Pelosi Shocked by CBS's 'Failure' Hardball from the Left

Are the reporters on Capitol Hill as scrappy as the White House press corps? Apparently not. In the "Yeas and Nays" gossip column in the Washington Examiner, Jeff Dufour and Patrick Gavin report CBS's normally Bush-stalking Jim Axelrod threw a hardball at Nancy Pelosi and she was shocked, shocked that anyone could be so rude. (Axelrod, of course, came at the Speaker from the hard left.) It was so shocking a Pelosi spokesman suggested "I don't think she's ever accused a journalist of bias before."

CBS White House reporter Jim Axelrod mentioned to Pelosi that, come November 2008, the number of American troops in Iraq likely will be the same as in November 2006, when Democrats were swept into power. Then, he asked, "How do you view your stewardship of Congress as anything other than a failure to make the president change course?"

Pelosi was instantly taken aback. "What a lovely objective question on the part of the press!" she remarked.

Axelrod later told Yeas & Nays, "I knew immediately that she didn’t like it."

So off-base was the question in the eyes of both Pelosi and Reid that the Senate majority leader had to butt in. "Madam Speaker, I can’t stand here without defending you," he said, but Pelosi would have none of it.
"You don’t have to defend me," she told Reid. (It’s a woman’s world on Capitol Hill nowadays, Mr. Leader, and don’t you forget it.)

Pelosi did respond to the question, saying she’ll take credit insofar as "the Democratic majority in the Congress has changed the debate on Iraq in this country, and we will hold the administration accountable time and time again for their conduct of this war."

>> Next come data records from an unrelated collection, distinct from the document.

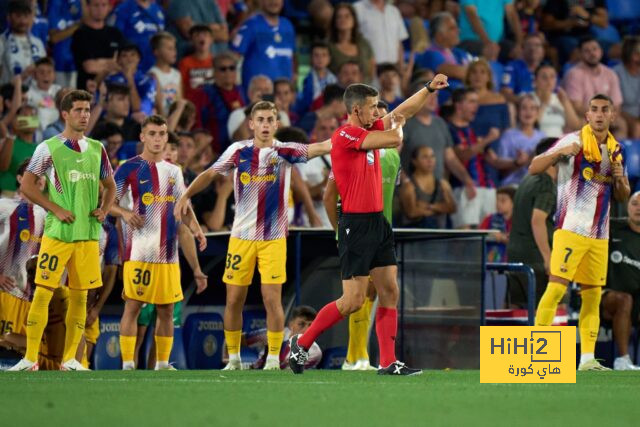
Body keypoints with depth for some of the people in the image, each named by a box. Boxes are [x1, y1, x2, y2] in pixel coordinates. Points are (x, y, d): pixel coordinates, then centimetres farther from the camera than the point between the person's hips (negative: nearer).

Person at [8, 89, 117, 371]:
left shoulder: (96, 149, 11)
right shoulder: (49, 148, -3)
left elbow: (110, 186, 22)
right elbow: (27, 185, -4)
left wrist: (104, 210, 4)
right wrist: (56, 210, -10)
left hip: (88, 234, 4)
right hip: (57, 232, -4)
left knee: (80, 296, 4)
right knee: (42, 293, -7)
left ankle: (70, 359, 10)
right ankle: (30, 358, -4)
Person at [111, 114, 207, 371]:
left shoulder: (174, 171, 14)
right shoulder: (129, 169, -2)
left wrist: (196, 229, 2)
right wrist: (125, 213, -23)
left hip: (168, 253, 5)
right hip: (138, 251, -5)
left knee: (167, 309, 6)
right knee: (133, 306, -6)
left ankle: (162, 364, 12)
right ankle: (128, 364, -4)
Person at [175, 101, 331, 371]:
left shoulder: (284, 152, -3)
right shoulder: (239, 151, 3)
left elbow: (319, 148, -17)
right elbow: (210, 174, 11)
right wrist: (186, 196, 0)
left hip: (273, 239, -2)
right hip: (241, 236, 2)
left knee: (272, 299, -8)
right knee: (234, 300, 3)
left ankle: (273, 360, 1)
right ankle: (234, 359, 16)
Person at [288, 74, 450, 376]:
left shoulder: (370, 130, 11)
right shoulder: (345, 135, -15)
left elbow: (404, 110, 22)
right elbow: (394, 139, -20)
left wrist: (429, 88, 10)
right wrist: (397, 124, 3)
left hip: (377, 223, 9)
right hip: (356, 224, -9)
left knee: (390, 293, 4)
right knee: (353, 301, -7)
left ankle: (388, 363, 5)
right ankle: (302, 343, 8)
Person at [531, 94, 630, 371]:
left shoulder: (615, 149, 14)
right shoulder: (574, 141, -4)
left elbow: (622, 197, 19)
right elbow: (534, 168, -7)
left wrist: (621, 180, -3)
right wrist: (560, 152, -23)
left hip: (600, 235, 6)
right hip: (571, 229, -6)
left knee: (593, 295, 5)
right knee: (556, 287, -13)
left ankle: (587, 358, 7)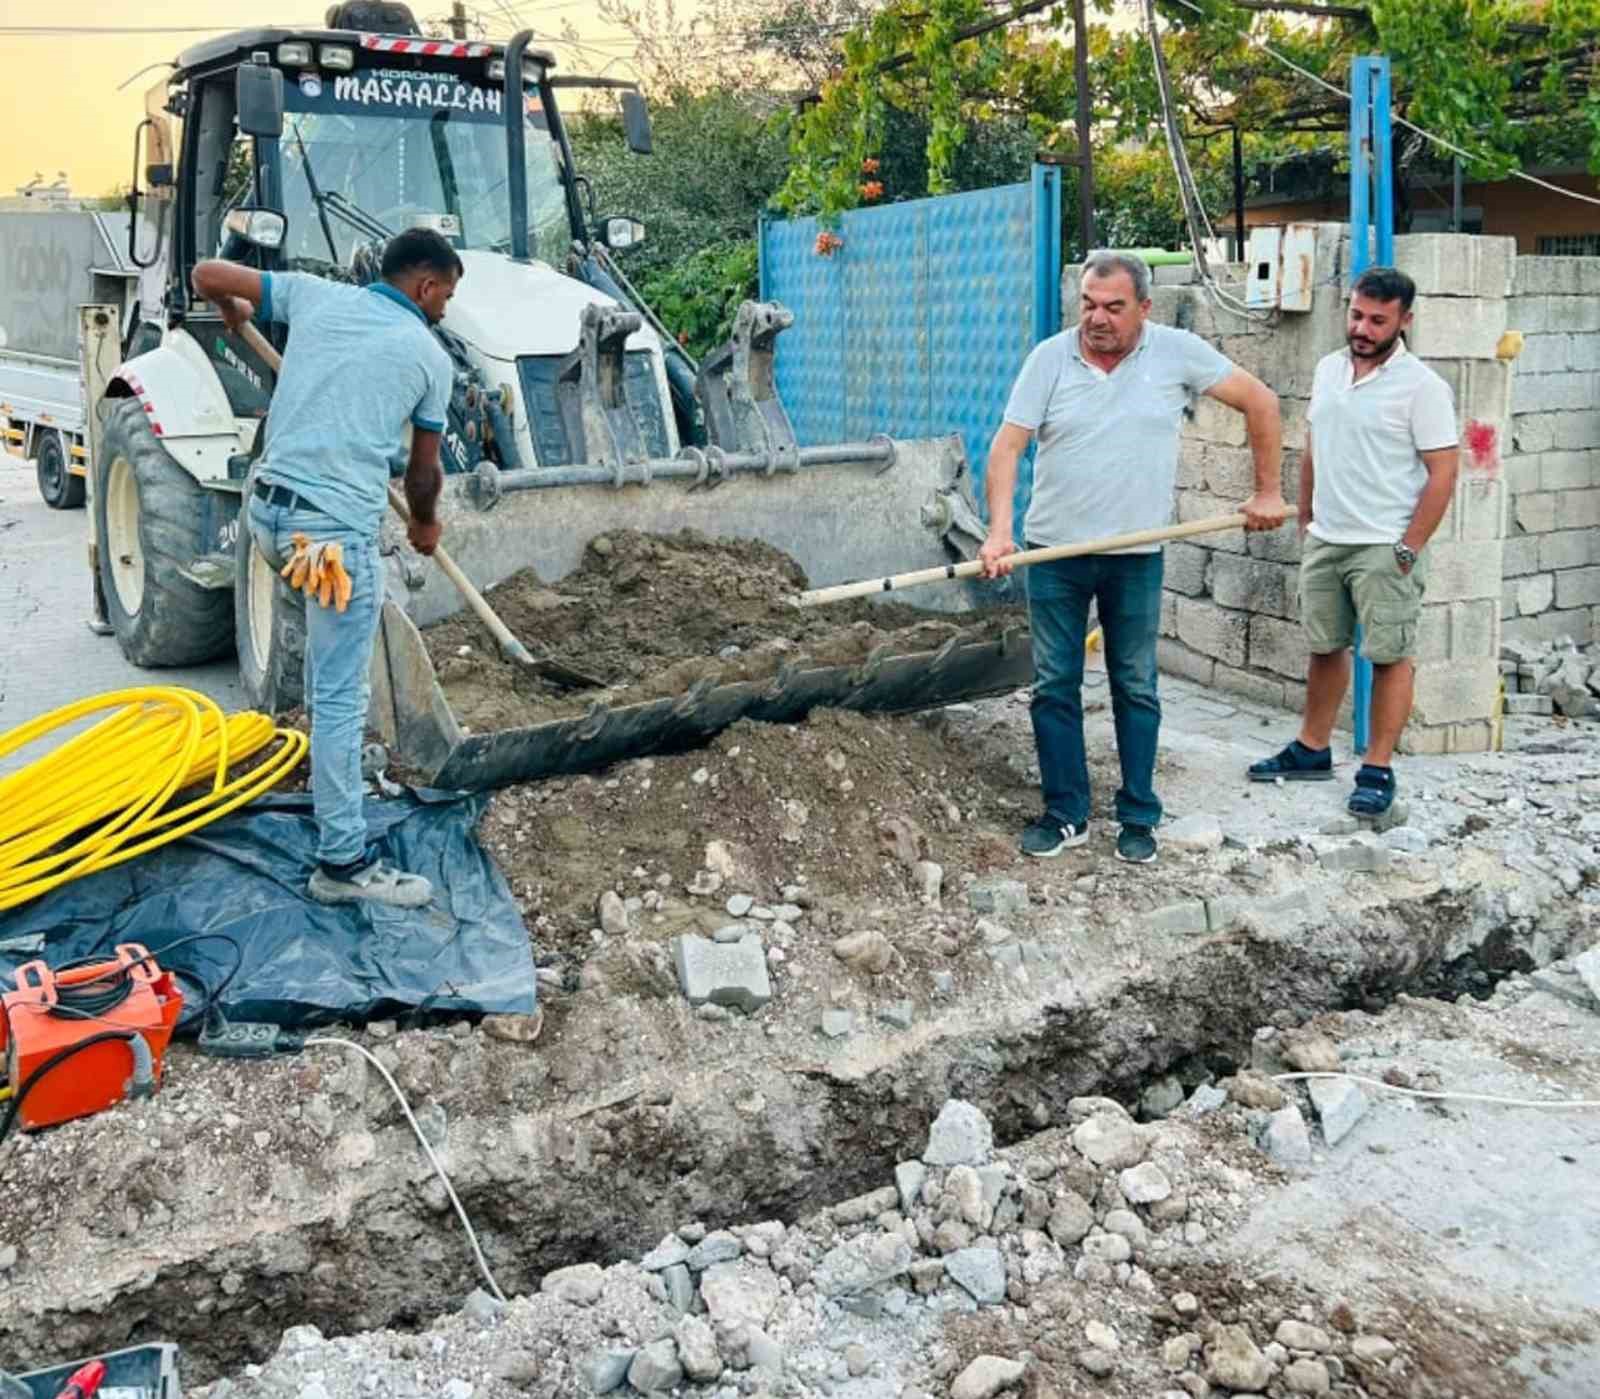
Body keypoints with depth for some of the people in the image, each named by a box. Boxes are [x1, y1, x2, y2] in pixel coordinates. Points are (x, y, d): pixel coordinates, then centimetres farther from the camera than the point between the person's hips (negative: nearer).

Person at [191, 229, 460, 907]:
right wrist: (423, 525, 33)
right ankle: (342, 863, 0)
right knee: (342, 699, -3)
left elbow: (207, 274, 12)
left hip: (266, 509, 6)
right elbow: (423, 470, 13)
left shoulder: (315, 295, 11)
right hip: (334, 527, -6)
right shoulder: (431, 358, 3)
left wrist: (233, 311, 34)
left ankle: (328, 741, 49)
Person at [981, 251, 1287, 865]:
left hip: (1136, 557, -1)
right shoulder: (1049, 358, -3)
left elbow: (1260, 402, 3)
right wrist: (999, 531, -21)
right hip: (1054, 552, 1)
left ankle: (1139, 818, 19)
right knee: (1054, 687, 5)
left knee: (1136, 689, 8)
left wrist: (1268, 493, 3)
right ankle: (1065, 815, 17)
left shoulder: (1176, 352, -4)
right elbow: (1007, 445, -8)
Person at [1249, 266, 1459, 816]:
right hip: (1325, 541, 6)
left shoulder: (1420, 386, -12)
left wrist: (1408, 549, -15)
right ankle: (1312, 750, 27)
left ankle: (1378, 769, 6)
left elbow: (1443, 472, -12)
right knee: (1325, 647, 15)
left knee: (1390, 657, -1)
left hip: (1384, 549, -6)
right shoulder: (1328, 369, 8)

Pelosi spokesman Brendan Daly later told Yeas & Nays that the tone of Axelrod’s question was what took the speaker by surprise. "I don’t think she’s ever accused a journalist of bias before," Daly said. "The tone of it and the way he asked it was, how shall we say, unusual." Daly added that, following the conference, Pelosi was eager to find out the identity and affiliation of Axelrod, and why he would have asked such a question.

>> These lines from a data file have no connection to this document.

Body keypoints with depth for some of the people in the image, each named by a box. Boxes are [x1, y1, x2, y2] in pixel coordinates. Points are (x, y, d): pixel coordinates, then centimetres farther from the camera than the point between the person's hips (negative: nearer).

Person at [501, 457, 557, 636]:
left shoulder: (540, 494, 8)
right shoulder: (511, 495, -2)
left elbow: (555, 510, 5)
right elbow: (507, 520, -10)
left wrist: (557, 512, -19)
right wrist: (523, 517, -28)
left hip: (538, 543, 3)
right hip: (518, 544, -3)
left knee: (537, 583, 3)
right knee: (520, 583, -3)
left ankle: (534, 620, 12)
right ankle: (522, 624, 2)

But Axelrod stands by his question. "It’s a completely fair question," he said. "It’s a question a lot of people in her base have been asking."

Both Daly and Axelrod chalk it up to politics as usual. "Politics is a contact sport," Daly said. "This is part of the game."

When asked whether he was surprised to be accused of bias, Axelrod laughed and said, "Come on, I work at the White House! ... She’s entitled to her reaction, and I’m entitled to ask that question."

This would seem to underline that the Speaker's not used to that very White House-y kind of questioning. She's used to network anchors warbling about her place in history.